-- Exercise goal --
Write out the text of the entries below again, swapping "chart" for "graph" and leaving every other word unchanged. Omit the pictures.

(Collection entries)
BEGIN
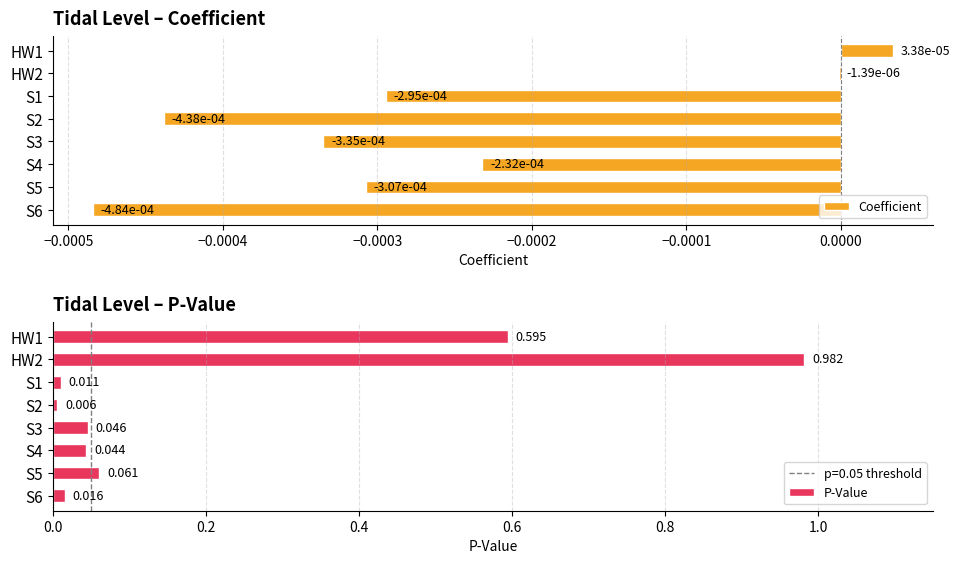

The P-Value series shows 0.0 at S3. True or false?

False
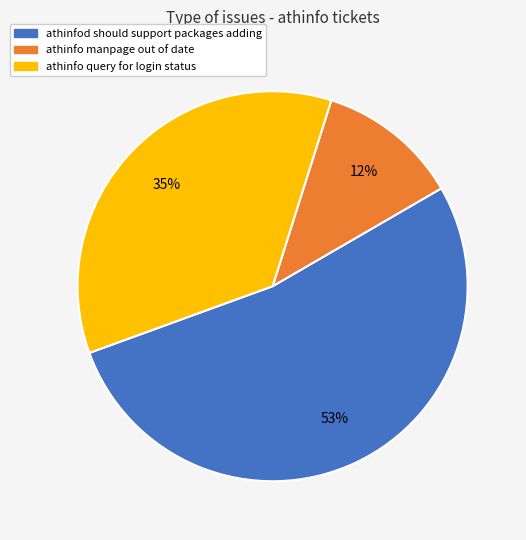

Which category has the biggest portion of the pie?

athinfod should support packages adding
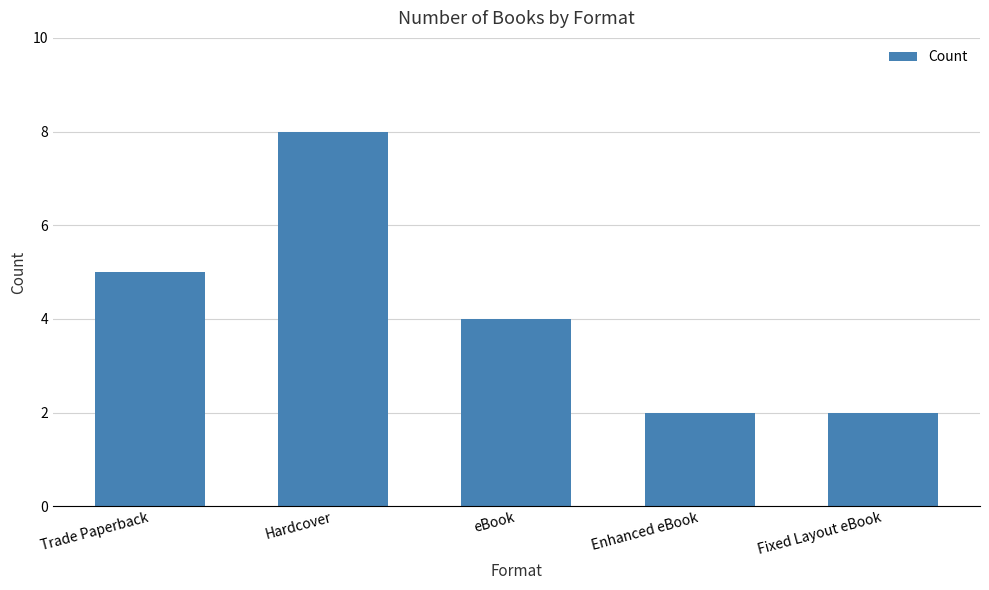

Are the bars grouped side by side (vs. stacked)?

No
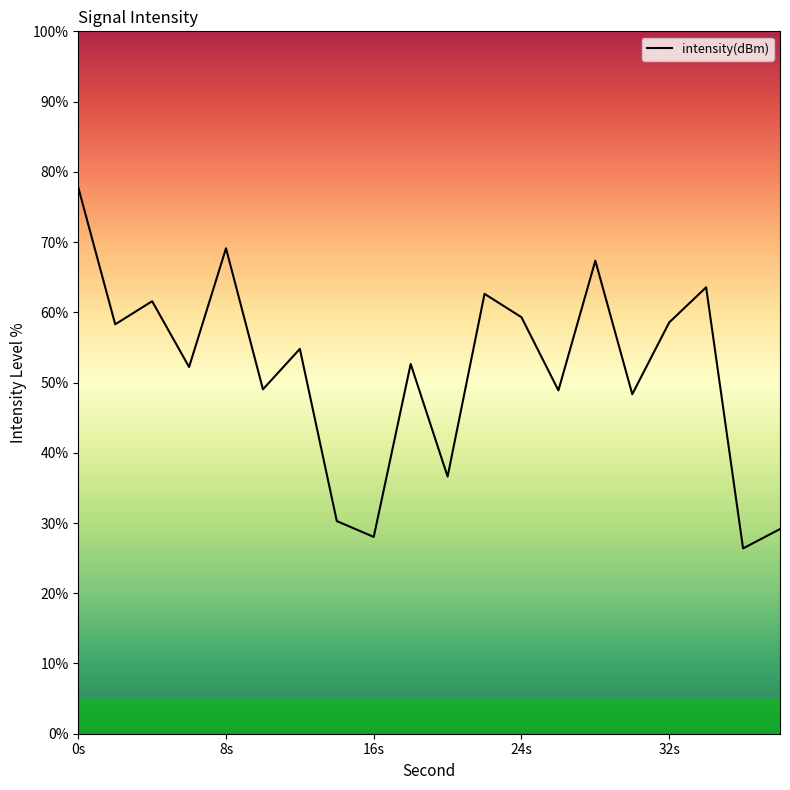

Which label corresponds to the smallest value in the chart?

36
END
-- Answer --
The P-Value series shows 0.0 at S3. True or false?

False

Which category has the biggest portion of the pie?

athinfod should support packages adding

Are the bars grouped side by side (vs. stacked)?

No

Which label corresponds to the smallest value in the graph?

36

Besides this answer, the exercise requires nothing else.